Zuhud itu lawannya tamak dan gila dunia. Orang memang gak bisa lepas dari urusan dunia, tapi jiwa bisa dilepas dari ketergantungan dunia. Bagi seorang santri, pejabat bahkan pengusaha, penting sekali punya jiwa zuhud. Dengan zuhud, kita jadi fokus pada produktifitas, bukan malah rakus dan konsumtif.
Menurut Imam Ghozali, hakikat zuhud adalah :
عزوف النفس عن الدنيا وانزواؤها عنها طوعا مع القدرة عليها
“Adanya rasa bosan, jemu dan jenuh dalam jiwa terhadap dunia dan mendorong jiwa itu untuk menahan, menolak dan menghindar dari gebyar dunia dan godaannya, lalu menerima dengan ridho apa yang sudah ditakdirkan baginya”
Zuhud itu kalo diibaratkan berupa ilmu dan nur ilahiah yang menjadikan hati kita tenang menghadapi dunia. Ilmu dan nur ilahiah itu berupa pemahaman yang malakah (mendarah daging) bahwa kehidupan akhirat itu yg terbaik dan lebih kekal dari kehidupan dunia dan mampu menganggap kenikmatan dunia itu remeh temeh.
Sikap zuhud itu menghasilkan perilaku qonaah, bermental kaya, dermawan, tidak suka menahan hak orang lain, kasih sayang, tawakal dan masih banyak lagi. Dan yang terpenting, orang zuhud makrifatnya tidak terpecah dengan dunia.

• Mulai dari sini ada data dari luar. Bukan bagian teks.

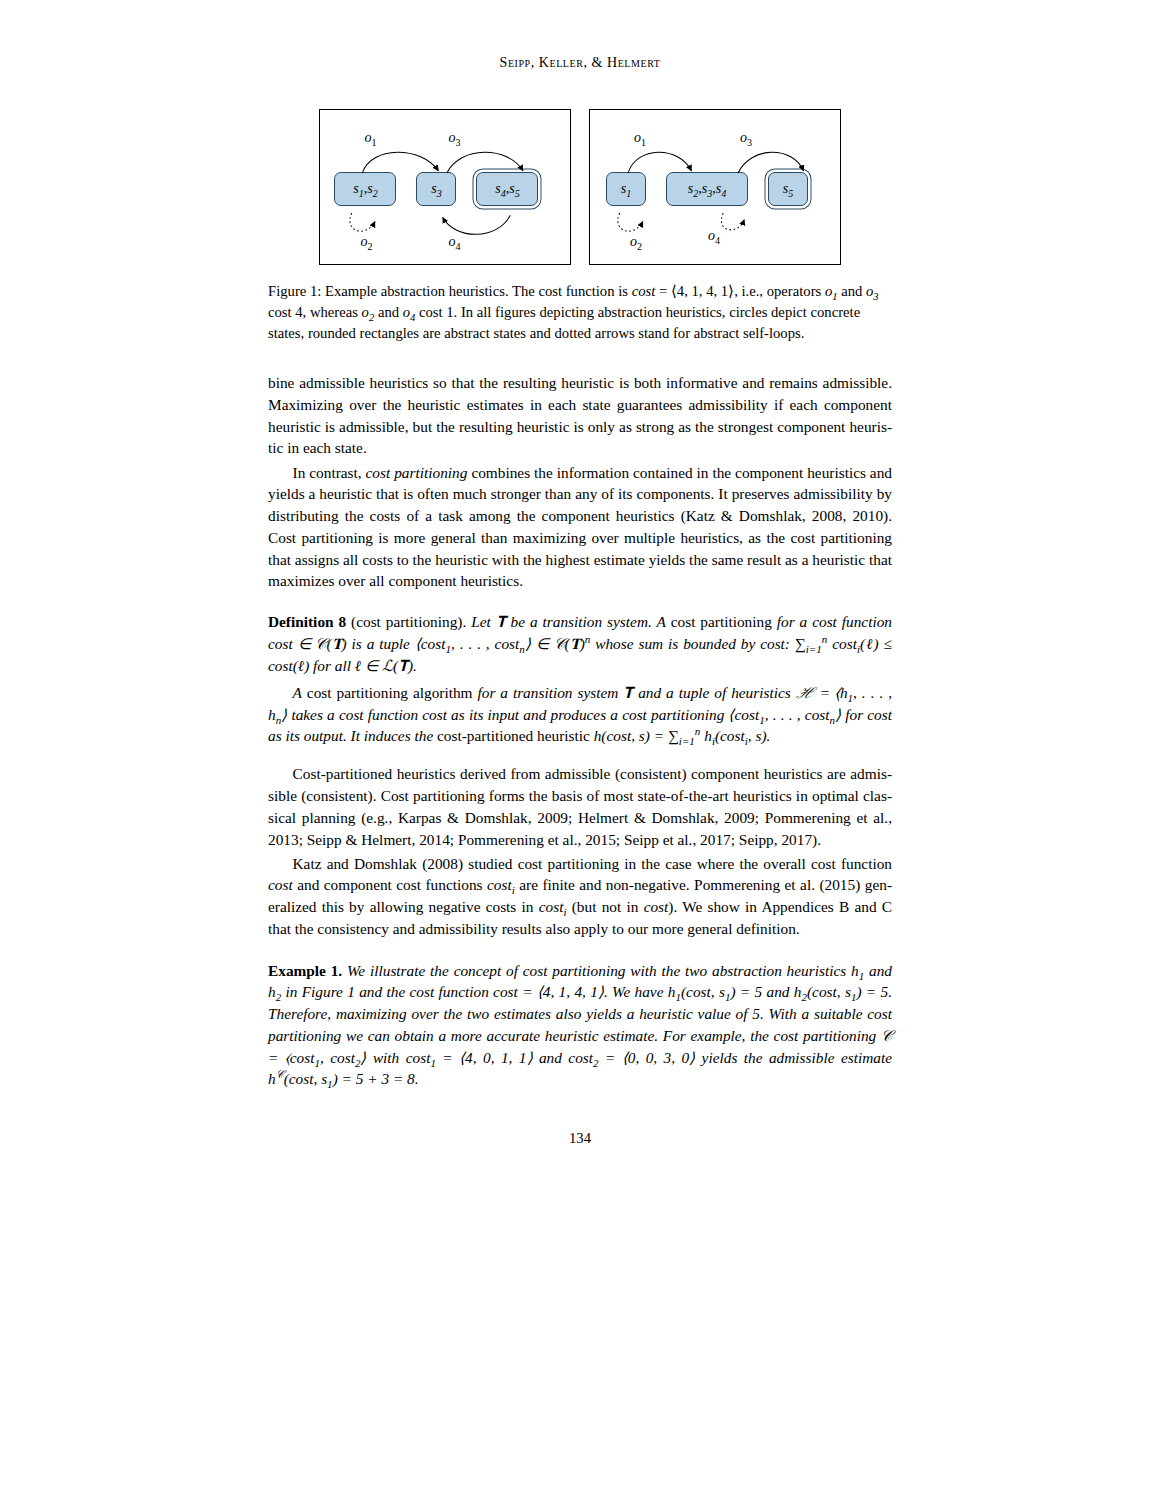Seipp, Keller, & Helmert
s1,s2
s3
s4,s5
o1
o3
o2
o4
s1
s2,s3,s4
s5
o1
o3
o2
o4
Figure 1: Example abstraction heuristics. The cost function is cost = ⟨4, 1, 4, 1⟩, i.e., operators o1 and o3 cost 4, whereas o2 and o4 cost 1. In all figures depicting abstraction heuristics, circles depict concrete states, rounded rectangles are abstract states and dotted arrows stand for abstract self-loops.
bine admissible heuristics so that the resulting heuristic is both informative and remains admissible. Maximizing over the heuristic estimates in each state guarantees admissibility if each component heuristic is admissible, but the resulting heuristic is only as strong as the strongest component heuristic in each state.
In contrast, cost partitioning combines the information contained in the component heuristics and yields a heuristic that is often much stronger than any of its components. It preserves admissibility by distributing the costs of a task among the component heuristics (Katz & Domshlak, 2008, 2010). Cost partitioning is more general than maximizing over multiple heuristics, as the cost partitioning that assigns all costs to the heuristic with the highest estimate yields the same result as a heuristic that maximizes over all component heuristics.
Definition 8 (cost partitioning). Let 𝐓 be a transition system. A cost partitioning for a cost function cost ∈ 𝒞(𝐓) is a tuple ⟨cost1, . . . , costn⟩ ∈ 𝒞(𝐓)n whose sum is bounded by cost: ∑i=1n costi(ℓ) ≤ cost(ℓ) for all ℓ ∈ ℒ(𝐓).
A cost partitioning algorithm for a transition system 𝐓 and a tuple of heuristics ℋ = ⟨h1, . . . , hn⟩ takes a cost function cost as its input and produces a cost partitioning ⟨cost1, . . . , costn⟩ for cost as its output. It induces the cost-partitioned heuristic h(cost, s) = ∑i=1n hi(costi, s).
Cost-partitioned heuristics derived from admissible (consistent) component heuristics are admissible (consistent). Cost partitioning forms the basis of most state-of-the-art heuristics in optimal classical planning (e.g., Karpas & Domshlak, 2009; Helmert & Domshlak, 2009; Pommerening et al., 2013; Seipp & Helmert, 2014; Pommerening et al., 2015; Seipp et al., 2017; Seipp, 2017).
Katz and Domshlak (2008) studied cost partitioning in the case where the overall cost function cost and component cost functions costi are finite and non-negative. Pommerening et al. (2015) generalized this by allowing negative costs in costi (but not in cost). We show in Appendices B and C that the consistency and admissibility results also apply to our more general definition.
Example 1. We illustrate the concept of cost partitioning with the two abstraction heuristics h1 and h2 in Figure 1 and the cost function cost = ⟨4, 1, 4, 1⟩. We have h1(cost, s1) = 5 and h2(cost, s1) = 5. Therefore, maximizing over the two estimates also yields a heuristic value of 5. With a suitable cost partitioning we can obtain a more accurate heuristic estimate. For example, the cost partitioning 𝒞 = ⟨cost1, cost2⟩ with cost1 = ⟨4, 0, 1, 1⟩ and cost2 = ⟨0, 0, 3, 0⟩ yields the admissible estimate h𝒞(cost, s1) = 5 + 3 = 8.
134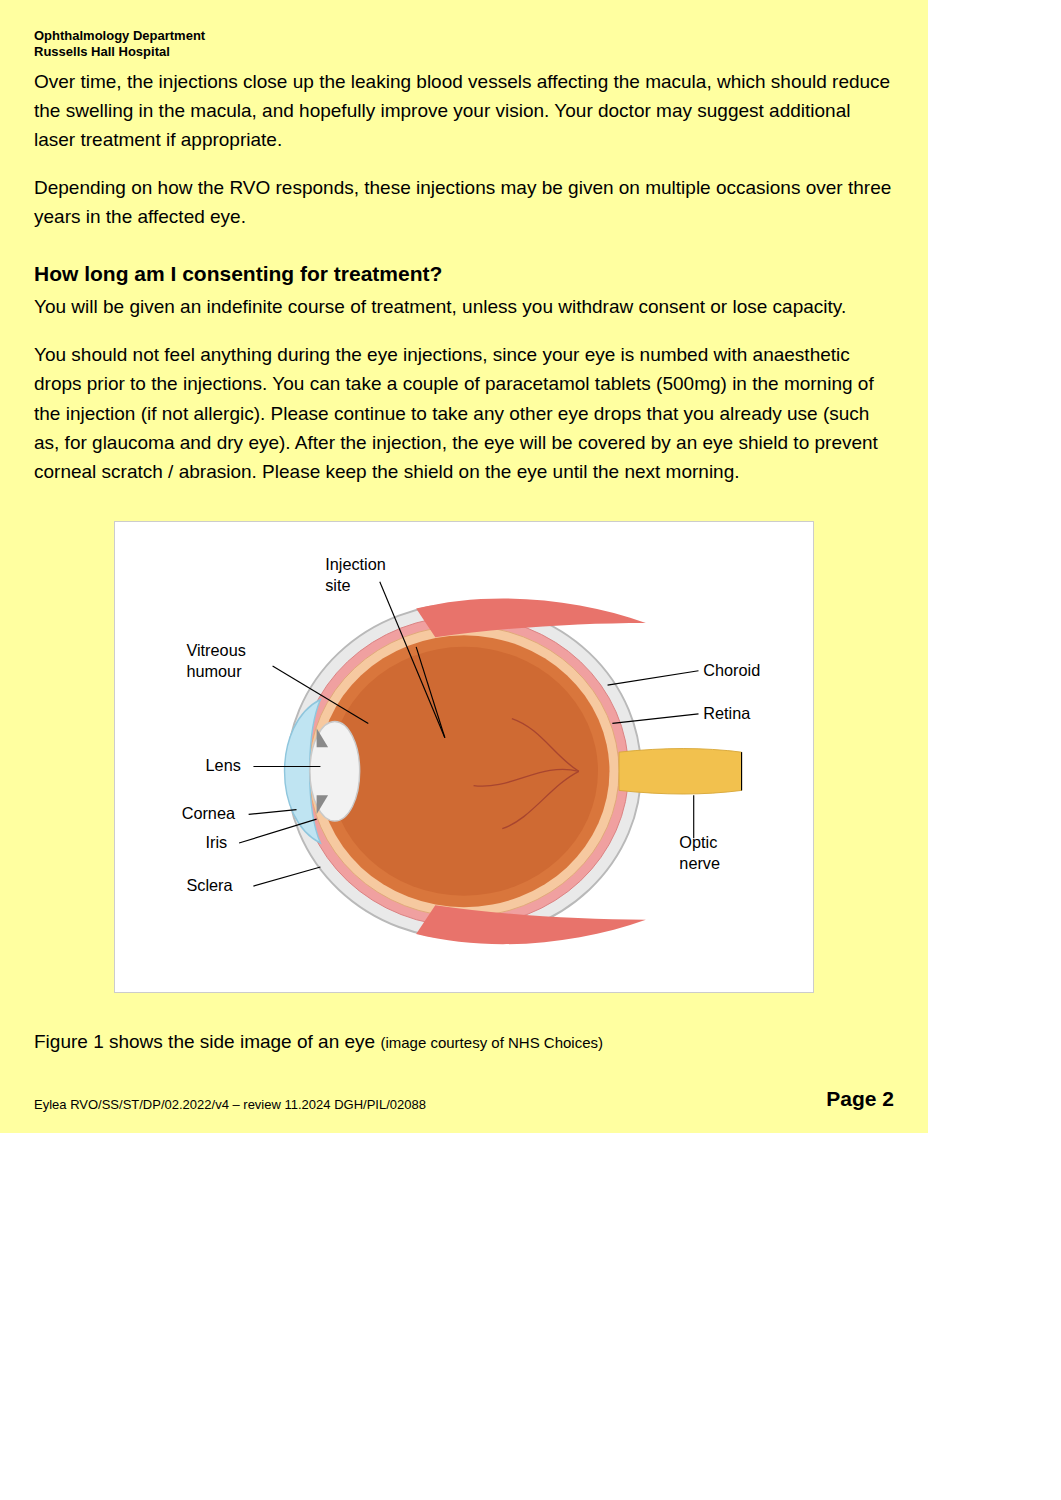Ophthalmology Department
Russells Hall Hospital
Over time, the injections close up the leaking blood vessels affecting the macula, which should reduce the swelling in the macula, and hopefully improve your vision. Your doctor may suggest additional laser treatment if appropriate.
Depending on how the RVO responds, these injections may be given on multiple occasions over three years in the affected eye.
How long am I consenting for treatment?
You will be given an indefinite course of treatment, unless you withdraw consent or lose capacity.
You should not feel anything during the eye injections, since your eye is numbed with anaesthetic drops prior to the injections. You can take a couple of paracetamol tablets (500mg) in the morning of the injection (if not allergic). Please continue to take any other eye drops that you already use (such as, for glaucoma and dry eye). After the injection, the eye will be covered by an eye shield to prevent corneal scratch / abrasion. Please keep the shield on the eye until the next morning.
Injection site Vitreous humour Lens Cornea Iris Sclera Choroid Retina Optic nerve
Figure 1 shows the side image of an eye (image courtesy of NHS Choices)
Eylea RVO/SS/ST/DP/02.2022/v4 – review 11.2024 DGH/PIL/02088 Page 2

Contoh orang zuhud itu seperti cerita Mbah Mus Rembang tentang Almaghfurlah KH Abdullah Fatah, atau oleh Mbah Mus biasa disapa Mbah Dullah Kajen.
Pernah ada seorang kaya yang ikut mengaji pada Mbah Dullah, berbisik-bisik, “Orang sekian banyaknya yang mengaji kok dikasi makan semua, kan kasihan Kyai,”
Dan orang ini pun sehabis mengaji menyalami Mbah Dullah dengan salam tempel, bersalaman dengan menyelipkan uang. Spontan Mbah Dullah memberi pengumuman, agar jamaah yang mengaji tidak usah bersalaman dengan beliau sehabis mengaji, “Cukup bersalaman dalam hati saja!” dawuh beliau.
Konon orang kaya itu kemudian diajak Mbah Dullah ke rumahnya yang sederhana dan diperlihatkan tumpukan karung beras yang nyaris menyentuh atap rumah, “Lihatlah, saya ini kaya!” dawuh Mbah Dullah kepada tamunya itu.
Kisah lain. Pernah suatu hari datang menghadap beliau, seseorang dari luar daerah dengan membawa segepok uang ratusan ribu. Uang itu disodorkan kepada Mbah Dullah sambil berkata, “Terimalah ini, Mbah, sedekah kami ala kadarnya.”
“Di tempat Sampeyan apa sudah gak ada lagi orang faqir?” tanya Mbah Dullah tanpa sedikit pun melihat tumpukan uang yang disodorkan tamunya, “Kok Sampeyan repot-repot membawa sedekah kemari?”
“Orang-orang faqir di tempat saya sudah kebagian semua, Mbah. Semua sudah saya beri.”
“Apa Sampeyan menganggap saya ini orang faqir?” tanya Mbah Dullah.
“Ya enggak, mbah…” jawab si tamu terbata-bata.
Belum lagi selesai bicaranya, Mbah Dullah sudah memotong dengan suara penuh wibawa, “Kalau begitu, Sampeyan bawa kembali uang Sampeyan. Berikan kepada orang faqir yang memerlukannya!”
Nah, itulah cerita Mbah Dullah Kajen sebagai teladan bagaimana zuhud itu. Zuhud itu bukan lepas total dari dunia dan gak boleh kaya, tapi zuhud itu dalam jiwanya tidak bergantung pada dunia.